▶ **Pose landmark coordinates**:
_ _ _ _
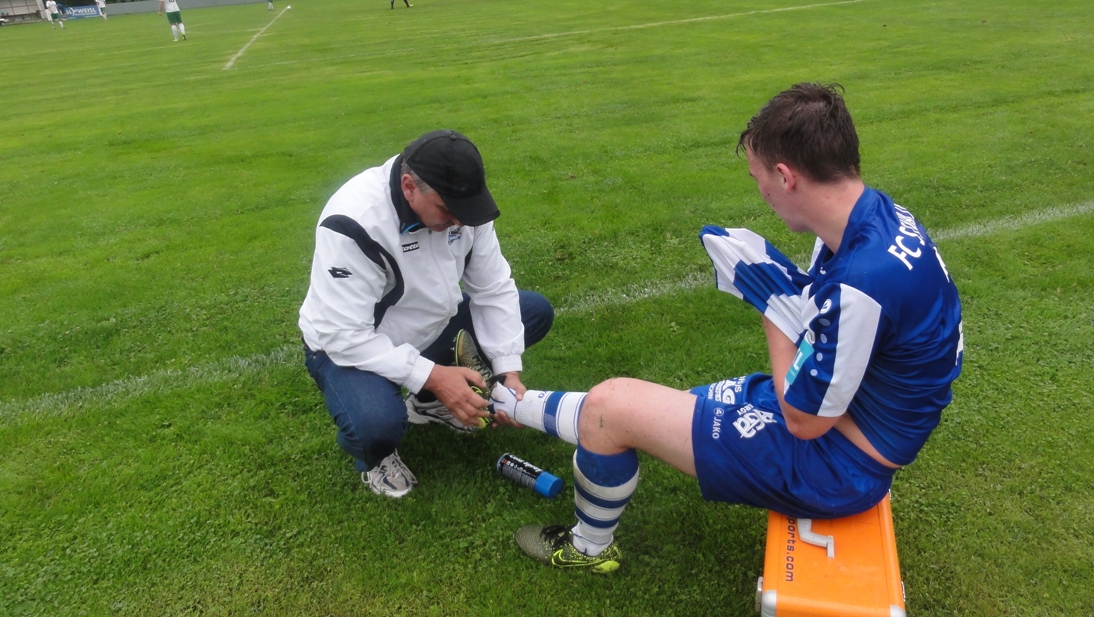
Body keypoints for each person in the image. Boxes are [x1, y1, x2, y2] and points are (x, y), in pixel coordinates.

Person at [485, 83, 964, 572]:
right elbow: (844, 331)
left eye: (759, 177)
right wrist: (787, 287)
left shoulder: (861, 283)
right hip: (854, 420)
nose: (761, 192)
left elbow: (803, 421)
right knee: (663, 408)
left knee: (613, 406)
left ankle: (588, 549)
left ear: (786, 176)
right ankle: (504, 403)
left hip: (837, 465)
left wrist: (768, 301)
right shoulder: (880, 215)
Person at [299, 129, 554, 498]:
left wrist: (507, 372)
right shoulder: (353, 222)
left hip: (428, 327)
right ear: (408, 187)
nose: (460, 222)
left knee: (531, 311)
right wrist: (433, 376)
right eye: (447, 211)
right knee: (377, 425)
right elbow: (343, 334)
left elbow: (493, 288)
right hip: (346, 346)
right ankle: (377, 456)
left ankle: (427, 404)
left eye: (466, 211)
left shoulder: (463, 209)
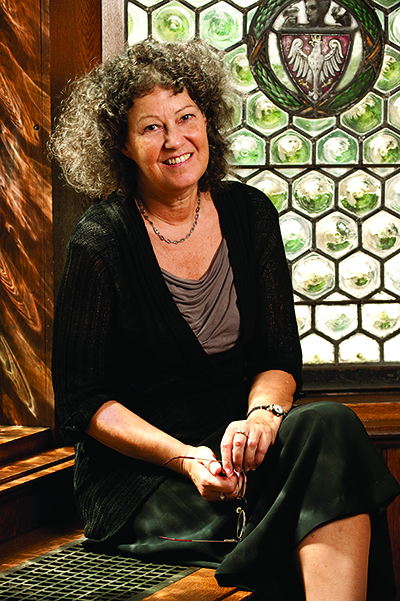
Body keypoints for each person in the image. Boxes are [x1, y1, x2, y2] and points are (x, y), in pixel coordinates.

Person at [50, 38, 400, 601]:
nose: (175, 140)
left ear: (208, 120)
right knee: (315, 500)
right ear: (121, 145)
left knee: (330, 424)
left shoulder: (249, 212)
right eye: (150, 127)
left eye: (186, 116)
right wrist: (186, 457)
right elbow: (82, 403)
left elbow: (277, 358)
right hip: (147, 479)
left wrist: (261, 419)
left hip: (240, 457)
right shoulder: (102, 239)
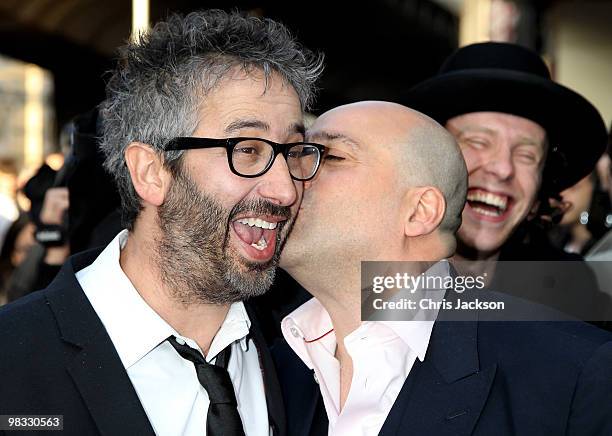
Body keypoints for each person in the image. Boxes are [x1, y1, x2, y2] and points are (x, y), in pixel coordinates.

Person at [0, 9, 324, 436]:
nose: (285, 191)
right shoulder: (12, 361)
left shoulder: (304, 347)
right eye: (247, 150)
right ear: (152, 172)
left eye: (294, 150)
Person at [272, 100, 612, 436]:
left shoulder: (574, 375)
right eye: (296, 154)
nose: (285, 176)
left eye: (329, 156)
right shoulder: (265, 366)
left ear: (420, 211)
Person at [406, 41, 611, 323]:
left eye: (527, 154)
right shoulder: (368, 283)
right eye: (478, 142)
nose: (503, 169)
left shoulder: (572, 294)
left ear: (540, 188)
_ _ _ _
▶ **About this task**: Take the records above from their first line through the line with "left hip: (428, 327)" and set those lines down word for word, minus the pictures.

▶ **Answer to this exercise**:
Body keypoints for each person in the image. Boxes are [x1, y1, x2, y2] and points are (x, y), in pixel coordinates.

Person at [485, 83, 964, 572]:
right elbow: (844, 331)
left eye: (759, 177)
right wrist: (787, 287)
left shoulder: (861, 283)
right hip: (854, 420)
nose: (761, 192)
left elbow: (803, 421)
right knee: (663, 408)
left knee: (613, 406)
left ankle: (588, 549)
left ear: (786, 176)
right ankle: (504, 403)
left hip: (837, 465)
left wrist: (768, 301)
right shoulder: (880, 215)
Person at [299, 129, 554, 498]:
left wrist: (507, 372)
right shoulder: (353, 222)
left hip: (428, 327)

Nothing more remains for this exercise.